Blessed are you among women. Blessed is the fruit of your womb. Elizabeth said this to her young engaged but yet to be married cousin Mary.
She said it to a thirteen, fourteen-year-old girl, pregnant out of wedlock and with her fiancé Joseph not being the baby’s father.
At that time the incarnation of our God in our midst was hanging in the balance.
If, for a variety of reasons, the Fruit of Mary’s womb had not grown to full gestation and be born, we would not be here celebrating the most astonishing fact in the history of humankind: God in human flesh like ours.
No Christmas, no Gospel, no healing, no teaching about our heavenly Father’s love, no Eucharist, no dying on cross, no resurrection, no eternal life.
We would have never learned how to pray…how to love Jesus… how to hope.
We would be living in darkness and despair, fighting instead of sharing, exploiting instead of helping, stealing instead of giving, manipulating instead of cooperating, oppressing instead of serving.
If we are familiar with the Gospel, we would know for sure that, throughout his public ministry, Jesus was reluctant to perform miracles to avoid the risk of feeding sensationalism and foolish reliance on easy solutions.
Jesus performed his miracles to show the Father’s love for
His people and moved by compassion for their miseries and also to reward those who sought healing sustained by their great faith.
The striking difference between the Gospel and sacred books of other religions is evidenced by its lack of sensationalism and by its simplicity.
The message that God wants to keep stressing for us as we seek Him is to approach Him in poverty of spirit and simplicity of heart.
We can appreciate God’s penchant for the lowly, the powerless, the poor, and for those overlooked and ignored by the world also in today’s three readings:
But you, Bethlehem-Ephrathah too small to be among the clans of Judah, From you shall come forth for me one who is to be ruler in Israel; Whose origin is from of old, from ancient times. Micah 5:1
The God, whom the whole universe could not contain, took on the body which the Father had prepared for him and submitted to the Father’s will even unto death on a cross.
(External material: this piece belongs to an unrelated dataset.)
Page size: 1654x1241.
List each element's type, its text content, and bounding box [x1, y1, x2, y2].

“But a body you prepared for me” Hebrews 10:5
“Behold, I come to do your will, O God.” Hebrews 10:7
The Lord had been close to lowly Elizabeth throughout all those long years in which she felt ashamed for being barren and unable to give her husband Zachariah a son.
And even at the time of the visitation by her cousin Mary, the
handmaid of the Lord, she was elated, but also apprehensive because pregnant at an unusually advanced age.
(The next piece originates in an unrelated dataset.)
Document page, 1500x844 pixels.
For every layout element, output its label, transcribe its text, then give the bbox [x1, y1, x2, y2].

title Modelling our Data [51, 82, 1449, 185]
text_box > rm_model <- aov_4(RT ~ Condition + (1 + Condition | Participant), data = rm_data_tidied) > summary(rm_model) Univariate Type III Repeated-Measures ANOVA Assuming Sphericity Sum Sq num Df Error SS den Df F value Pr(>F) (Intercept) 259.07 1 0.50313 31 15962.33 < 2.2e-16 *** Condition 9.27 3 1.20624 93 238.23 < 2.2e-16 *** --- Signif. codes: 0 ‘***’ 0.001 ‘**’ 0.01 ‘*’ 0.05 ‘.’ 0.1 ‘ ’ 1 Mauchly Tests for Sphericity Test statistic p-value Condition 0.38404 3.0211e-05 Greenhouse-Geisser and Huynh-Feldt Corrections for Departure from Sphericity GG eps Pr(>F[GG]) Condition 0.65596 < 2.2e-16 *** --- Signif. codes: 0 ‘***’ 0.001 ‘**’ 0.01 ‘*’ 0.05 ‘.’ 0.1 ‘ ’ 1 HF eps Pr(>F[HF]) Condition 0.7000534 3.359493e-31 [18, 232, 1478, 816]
However, true to His modus operandi, the Lord brought her comfort in the most ordinary way, the way all pregnant mothers experience: the kicks that she felt from the baby (John the Baptist) growing inside her.
It was the Holy Spirit, the “Comforter” who made the ordinary become extraordinary for Elizabeth.
And Elizabeth, filled with the Holy Spirit, cried out in a loud voice and said, “Most blessed are you among women, and blessed is the fruit of your womb. And how does this happen to me, that the mother of my Lord should come to me? For at the moment the sound of your greeting reached my ears, the infant in my womb leaped for joy. Blessed are you who believed that what was spoken to you by the Lord would be fulfilled.” Luke 1:41-45
As we often face serious difficulties, do I need to remind myself and all of you that the Lord God has never left our side?
“Whoever loves me will keep my word, and my Father will love him, and we will come to him and make our dwelling with him.” John 14:23
Actually, He is in our hearts even in these days of mounting uncertainties, nagging worries, repeated cases of senseless violence, devastations not too far from where we live and a variety of disconcerting situations which we can only attribute to stubborn craziness of foolish people who have, intentionally, detached themselves from reality.
The message that we welcome from today’s liturgy of the Word is one of staying the course and of continuing to live our life sustained by courage and hope, while feeling comfortable with simplicity of heart and a spiritual hunger which the Lord alone can satisfy.
If we can soar above our worries for a moment, we should realize how we have already, in our past experience, lived through situations of unusual difficulty.
Granted, that they were not as difficult as those experienced by Elizabeth and by Mary; yet, we can always find comfort in God’s Word and the light of the Holy Spirit, the Comforter, so that we, too, can be and feel BLESSED as Elizabeth and Mary did.
In today’s gospel passage we find the reassuring word “BLESSED.” For us believers, this familiar word should not be equated with being happy, lucky or fortunate.
It must be the realization that God has looked with favor, with infinite predilection, with boundless love upon someone and made that lowly person overflow with His divine gifts.
To make this upcoming Christmas celebration what the Lord desires to make it for us, we should spend some quiet time reflecting on how truly blessed we have been and are, in spite of everything happening to us and around us.
The inescapable conclusion we must reach is that the Fruit of Mary’s womb has blessed us and his blessings will sustain our hope into eternity.